Days of lackluster trading amid mixed economic data are expected to give way to some actual direction as earnings season begins in earnest this week.

Futures on the Dow Jones Industrial Average were down 0.16 percent while futures on the S&P 500 were up 0.27 percent and those on the Nasdaq were down 0.28 percent.

Wells Fargo Co. (NYSE:WFC) and JPMorgan Chase & Co. (NYSE:JPM) will kick off fourth-quarter bank earnings season on Tuesday with other big banks like Bank of America Corp. (NYSE:BAC) and Citigroup Inc. (NYSE:C) following later in the week. And, of the 100 companies that have provided guidance for fourth-quarter earnings, 80 were negative, 10 were positive and 10 were in line with expectations, according to S&P Capital IQ, International Business Times reported last week.
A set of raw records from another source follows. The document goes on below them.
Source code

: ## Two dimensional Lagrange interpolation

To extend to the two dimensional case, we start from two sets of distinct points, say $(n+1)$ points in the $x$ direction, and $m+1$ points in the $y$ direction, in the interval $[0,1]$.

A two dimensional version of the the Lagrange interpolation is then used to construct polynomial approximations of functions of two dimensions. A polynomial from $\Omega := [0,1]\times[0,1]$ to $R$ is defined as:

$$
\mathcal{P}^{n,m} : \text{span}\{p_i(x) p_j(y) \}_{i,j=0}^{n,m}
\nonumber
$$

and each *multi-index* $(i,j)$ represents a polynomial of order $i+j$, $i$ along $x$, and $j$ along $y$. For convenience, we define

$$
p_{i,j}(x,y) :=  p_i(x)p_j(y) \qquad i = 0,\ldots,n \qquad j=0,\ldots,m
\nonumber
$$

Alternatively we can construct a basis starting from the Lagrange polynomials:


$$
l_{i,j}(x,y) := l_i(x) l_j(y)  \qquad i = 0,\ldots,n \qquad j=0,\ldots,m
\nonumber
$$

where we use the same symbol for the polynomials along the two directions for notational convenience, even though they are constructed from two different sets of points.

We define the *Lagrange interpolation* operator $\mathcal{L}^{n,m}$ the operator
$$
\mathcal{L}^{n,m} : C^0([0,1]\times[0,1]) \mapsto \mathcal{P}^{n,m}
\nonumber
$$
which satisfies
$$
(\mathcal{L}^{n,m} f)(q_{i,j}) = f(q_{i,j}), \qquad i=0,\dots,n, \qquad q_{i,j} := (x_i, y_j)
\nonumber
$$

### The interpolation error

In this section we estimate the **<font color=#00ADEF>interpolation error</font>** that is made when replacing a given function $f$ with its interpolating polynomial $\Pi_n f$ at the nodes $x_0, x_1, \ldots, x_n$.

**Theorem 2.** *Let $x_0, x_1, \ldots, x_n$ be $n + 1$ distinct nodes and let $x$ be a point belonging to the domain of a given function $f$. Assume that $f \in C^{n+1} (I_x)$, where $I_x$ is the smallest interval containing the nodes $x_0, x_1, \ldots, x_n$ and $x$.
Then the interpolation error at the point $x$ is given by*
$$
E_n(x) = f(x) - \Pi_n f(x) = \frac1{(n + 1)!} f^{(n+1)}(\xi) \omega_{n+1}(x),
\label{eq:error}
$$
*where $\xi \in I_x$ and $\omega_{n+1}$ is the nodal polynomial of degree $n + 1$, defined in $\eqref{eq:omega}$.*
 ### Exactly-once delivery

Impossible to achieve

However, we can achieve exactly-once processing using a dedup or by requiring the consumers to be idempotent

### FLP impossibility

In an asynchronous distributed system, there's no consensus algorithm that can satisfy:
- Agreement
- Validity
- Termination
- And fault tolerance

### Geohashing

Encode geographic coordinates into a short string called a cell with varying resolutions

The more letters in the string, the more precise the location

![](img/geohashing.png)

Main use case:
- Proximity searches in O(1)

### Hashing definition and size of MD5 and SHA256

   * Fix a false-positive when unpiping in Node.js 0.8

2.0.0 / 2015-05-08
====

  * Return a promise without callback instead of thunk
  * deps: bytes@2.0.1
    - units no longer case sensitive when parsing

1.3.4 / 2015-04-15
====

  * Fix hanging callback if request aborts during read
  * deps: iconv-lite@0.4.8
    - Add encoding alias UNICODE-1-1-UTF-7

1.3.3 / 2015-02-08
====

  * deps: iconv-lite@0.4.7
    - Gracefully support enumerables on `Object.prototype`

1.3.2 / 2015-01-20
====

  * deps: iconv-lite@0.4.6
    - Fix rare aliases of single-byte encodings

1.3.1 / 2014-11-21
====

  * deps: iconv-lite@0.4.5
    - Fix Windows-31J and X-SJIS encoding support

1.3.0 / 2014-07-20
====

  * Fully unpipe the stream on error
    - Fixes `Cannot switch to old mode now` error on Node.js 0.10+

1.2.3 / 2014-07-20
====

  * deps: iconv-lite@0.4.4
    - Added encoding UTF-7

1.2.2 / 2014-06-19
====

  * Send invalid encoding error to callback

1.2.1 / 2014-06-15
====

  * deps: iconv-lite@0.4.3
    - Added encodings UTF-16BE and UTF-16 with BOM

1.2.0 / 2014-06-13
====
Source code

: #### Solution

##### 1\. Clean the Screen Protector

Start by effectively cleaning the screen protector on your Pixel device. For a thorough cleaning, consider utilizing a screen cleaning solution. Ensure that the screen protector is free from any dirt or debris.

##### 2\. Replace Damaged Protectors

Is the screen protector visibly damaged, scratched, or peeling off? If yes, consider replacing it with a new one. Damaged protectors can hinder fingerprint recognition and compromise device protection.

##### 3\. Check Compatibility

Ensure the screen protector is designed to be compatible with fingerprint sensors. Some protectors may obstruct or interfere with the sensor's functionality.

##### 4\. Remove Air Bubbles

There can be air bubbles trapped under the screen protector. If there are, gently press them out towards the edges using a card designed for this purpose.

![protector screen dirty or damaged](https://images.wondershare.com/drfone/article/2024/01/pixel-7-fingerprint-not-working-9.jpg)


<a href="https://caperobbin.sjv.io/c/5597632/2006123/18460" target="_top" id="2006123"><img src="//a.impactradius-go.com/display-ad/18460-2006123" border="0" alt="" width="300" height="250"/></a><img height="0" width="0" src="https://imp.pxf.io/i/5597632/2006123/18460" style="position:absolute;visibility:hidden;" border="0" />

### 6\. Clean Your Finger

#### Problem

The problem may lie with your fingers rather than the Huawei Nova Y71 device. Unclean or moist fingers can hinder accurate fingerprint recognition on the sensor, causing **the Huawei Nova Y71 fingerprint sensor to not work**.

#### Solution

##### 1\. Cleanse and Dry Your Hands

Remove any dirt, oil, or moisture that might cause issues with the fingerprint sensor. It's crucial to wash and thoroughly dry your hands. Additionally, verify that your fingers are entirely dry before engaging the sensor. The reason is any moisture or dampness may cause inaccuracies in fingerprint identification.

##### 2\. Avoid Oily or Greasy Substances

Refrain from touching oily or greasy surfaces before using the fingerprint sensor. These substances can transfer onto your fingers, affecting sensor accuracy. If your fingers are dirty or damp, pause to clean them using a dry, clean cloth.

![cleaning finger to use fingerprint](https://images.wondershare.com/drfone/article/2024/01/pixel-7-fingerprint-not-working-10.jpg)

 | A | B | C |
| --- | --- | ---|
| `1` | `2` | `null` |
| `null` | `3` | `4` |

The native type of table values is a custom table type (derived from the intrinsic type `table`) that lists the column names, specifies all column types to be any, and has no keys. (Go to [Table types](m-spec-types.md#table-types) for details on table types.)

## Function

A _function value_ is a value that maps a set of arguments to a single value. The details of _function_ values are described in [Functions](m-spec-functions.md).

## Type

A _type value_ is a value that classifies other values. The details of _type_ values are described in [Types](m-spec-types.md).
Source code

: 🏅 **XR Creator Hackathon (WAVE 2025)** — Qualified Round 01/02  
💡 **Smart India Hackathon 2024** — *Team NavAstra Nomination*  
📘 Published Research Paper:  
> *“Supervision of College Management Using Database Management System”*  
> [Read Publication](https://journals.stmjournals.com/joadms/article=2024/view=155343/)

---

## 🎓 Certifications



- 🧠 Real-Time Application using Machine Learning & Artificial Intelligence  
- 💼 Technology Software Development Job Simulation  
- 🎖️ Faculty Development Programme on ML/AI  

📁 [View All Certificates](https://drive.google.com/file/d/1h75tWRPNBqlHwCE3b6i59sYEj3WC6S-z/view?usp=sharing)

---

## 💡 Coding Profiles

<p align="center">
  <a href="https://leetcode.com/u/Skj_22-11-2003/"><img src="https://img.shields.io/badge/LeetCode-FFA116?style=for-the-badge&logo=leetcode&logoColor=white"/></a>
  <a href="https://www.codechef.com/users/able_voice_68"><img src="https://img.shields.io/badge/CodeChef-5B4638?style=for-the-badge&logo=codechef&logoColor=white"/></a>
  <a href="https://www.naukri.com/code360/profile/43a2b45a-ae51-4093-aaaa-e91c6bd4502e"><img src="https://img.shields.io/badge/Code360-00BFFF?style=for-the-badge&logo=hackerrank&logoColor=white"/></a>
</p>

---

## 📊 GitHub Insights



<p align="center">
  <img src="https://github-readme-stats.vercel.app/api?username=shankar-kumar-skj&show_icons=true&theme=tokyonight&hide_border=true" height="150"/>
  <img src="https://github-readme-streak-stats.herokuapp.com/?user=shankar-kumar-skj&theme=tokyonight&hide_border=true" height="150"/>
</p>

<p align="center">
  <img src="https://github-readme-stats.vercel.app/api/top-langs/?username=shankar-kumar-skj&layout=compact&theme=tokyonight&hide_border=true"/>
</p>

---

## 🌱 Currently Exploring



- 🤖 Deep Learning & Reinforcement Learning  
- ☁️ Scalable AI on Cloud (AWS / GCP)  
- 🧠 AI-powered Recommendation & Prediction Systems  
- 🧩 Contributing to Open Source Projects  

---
Earnings in the financial sector are expected to have grown at 22.6 percent, MarketWatch reported, citing John Butters, a senior earnings analyst at FactSet. And, without the contribution of the financial sector, S&P 500 earnings are expected to have grown at 3 percent.

“When any one sector creates the majority of growth, everything else is very vulnerable to that sector,” Brad McMillan, chief investment officer for Commonwealth Financial, told MarketWatch.

The U.S. Treasury monthly budget report for December is due at 2 p.m. EST.

In Europe, stocks were trading marginally higher with the Stoxx Europe 600 index up 0.17 percent while the FTSE 100 was up 0.02 percent. Germany’s DAX-30 was up 0.2 percent while France's CAC-40 was up 0.16 percent.

In Asia, markets were mostly mixed with Japan’s Nikkei rising 0.2 percent while Australia’s S&P/ASX 200 ended down 0.38 percent. The Shanghai Composite index was down 0.19 percent while Hong Kong’s Hang Seng index rose 0.19 percent. South Korea’s Kospi was up 0.54 percent and India’s BSE Sensex spiked 1.81 percent.